We track our total returns to our shareholder over various time periods.
Total Shareholder Return (TSR) is a compounded and annualised measure, which includes dividends paid to our shareholder and excludes investments made by our shareholder in Temasek’s shares. Our TSR over different time periods are a snapshot of our performance, with the longer time periods being more representative of our performance as a long term investor.
As at 31 March 2022, our Singapore dollar one-year TSR was 5.81%. Our three-year TSR was 8.79% and our 10-year TSR was 7%.
Our 20-year TSR was 8%, versus the Singapore 20-year annualised core inflation of 1.5%. Longer term 40-year TSR was 12%.

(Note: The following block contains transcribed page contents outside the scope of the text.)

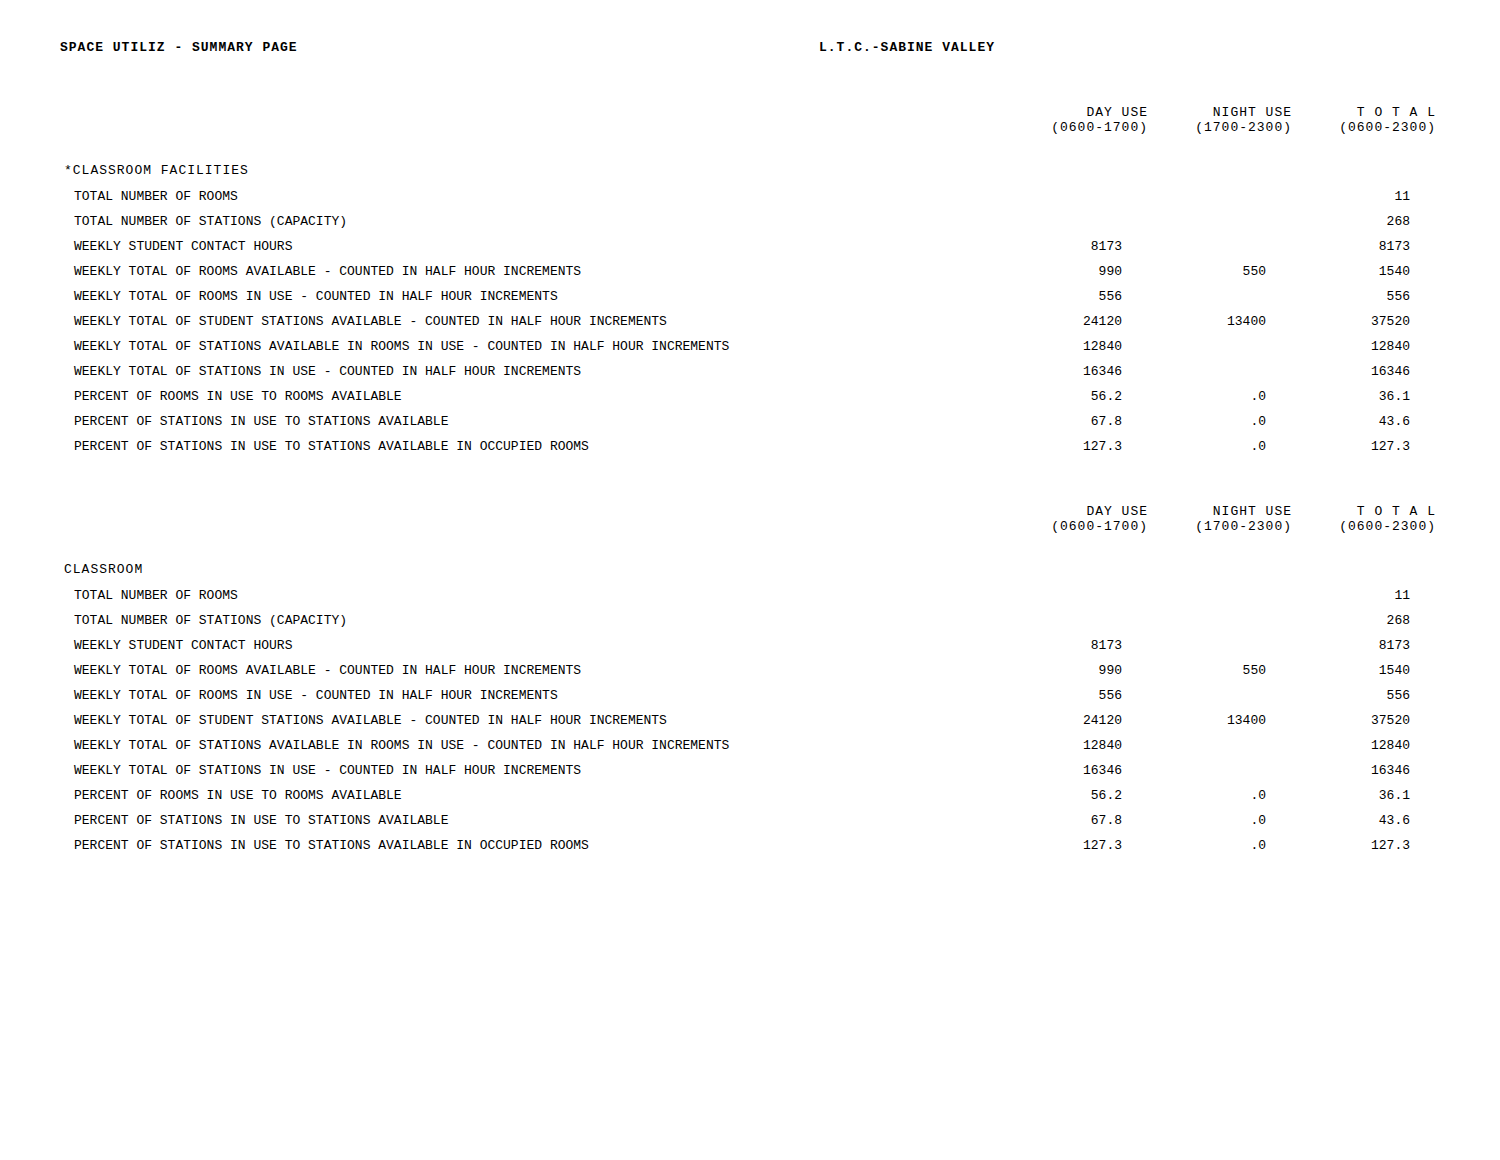SPACE UTILIZ - SUMMARY PAGE
L.T.C.-SABINE VALLEY
| | DAY USE | NIGHT USE | T O T A L |
| --- | --- | --- | --- |
| | (0600-1700) | (1700-2300) | (0600-2300) |
| *CLASSROOM FACILITIES |
| TOTAL NUMBER OF ROOMS | | | 11 |
| TOTAL NUMBER OF STATIONS (CAPACITY) | | | 268 |
| WEEKLY STUDENT CONTACT HOURS | 8173 | | 8173 |
| WEEKLY TOTAL OF ROOMS AVAILABLE - COUNTED IN HALF HOUR INCREMENTS | 990 | 550 | 1540 |
| WEEKLY TOTAL OF ROOMS IN USE - COUNTED IN HALF HOUR INCREMENTS | 556 | | 556 |
| WEEKLY TOTAL OF STUDENT STATIONS AVAILABLE - COUNTED IN HALF HOUR INCREMENTS | 24120 | 13400 | 37520 |
| WEEKLY TOTAL OF STATIONS AVAILABLE IN ROOMS IN USE - COUNTED IN HALF HOUR INCREMENTS | 12840 | | 12840 |
| WEEKLY TOTAL OF STATIONS IN USE - COUNTED IN HALF HOUR INCREMENTS | 16346 | | 16346 |
| PERCENT OF ROOMS IN USE TO ROOMS AVAILABLE | 56.2 | .0 | 36.1 |
| PERCENT OF STATIONS IN USE TO STATIONS AVAILABLE | 67.8 | .0 | 43.6 |
| PERCENT OF STATIONS IN USE TO STATIONS AVAILABLE IN OCCUPIED ROOMS | 127.3 | .0 | 127.3 |
| | DAY USE | NIGHT USE | T O T A L |
| --- | --- | --- | --- |
| | (0600-1700) | (1700-2300) | (0600-2300) |
| CLASSROOM |
| TOTAL NUMBER OF ROOMS | | | 11 |
| TOTAL NUMBER OF STATIONS (CAPACITY) | | | 268 |
| WEEKLY STUDENT CONTACT HOURS | 8173 | | 8173 |
| WEEKLY TOTAL OF ROOMS AVAILABLE - COUNTED IN HALF HOUR INCREMENTS | 990 | 550 | 1540 |
| WEEKLY TOTAL OF ROOMS IN USE - COUNTED IN HALF HOUR INCREMENTS | 556 | | 556 |
| WEEKLY TOTAL OF STUDENT STATIONS AVAILABLE - COUNTED IN HALF HOUR INCREMENTS | 24120 | 13400 | 37520 |
| WEEKLY TOTAL OF STATIONS AVAILABLE IN ROOMS IN USE - COUNTED IN HALF HOUR INCREMENTS | 12840 | | 12840 |
| WEEKLY TOTAL OF STATIONS IN USE - COUNTED IN HALF HOUR INCREMENTS | 16346 | | 16346 |
| PERCENT OF ROOMS IN USE TO ROOMS AVAILABLE | 56.2 | .0 | 36.1 |
| PERCENT OF STATIONS IN USE TO STATIONS AVAILABLE | 67.8 | .0 | 43.6 |
| PERCENT OF STATIONS IN USE TO STATIONS AVAILABLE IN OCCUPIED ROOMS | 127.3 | .0 | 127.3 |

For each investment we make, an individual risk-adjusted cost of capital (RACOC) is derived bottom-up using a capital asset pricing model. Investments in riskier sectors or markets have a higher cost of capital. We impute premiums for illiquidity and other risks.
We use the individual RACOC to normalise risks taken, when we compare the relative attractiveness among investment opportunities. We may dial up or down the required spread over RACOC as a tool to tighten or loosen our investment risk appetite.
Depending on the external outlook and investment stance, we may choose to invest in opportunities with positive expected returns, which are below their respective individual RACOC. We deploy our excess liquidity in short term liquid investments that may give us returns lower than our cost of capital, as we assess opportunities to deploy in longer term investments.
We assess our performance by measuring our TSR against our overall RACOC, which is the weighted average RACOC across all our individual investments.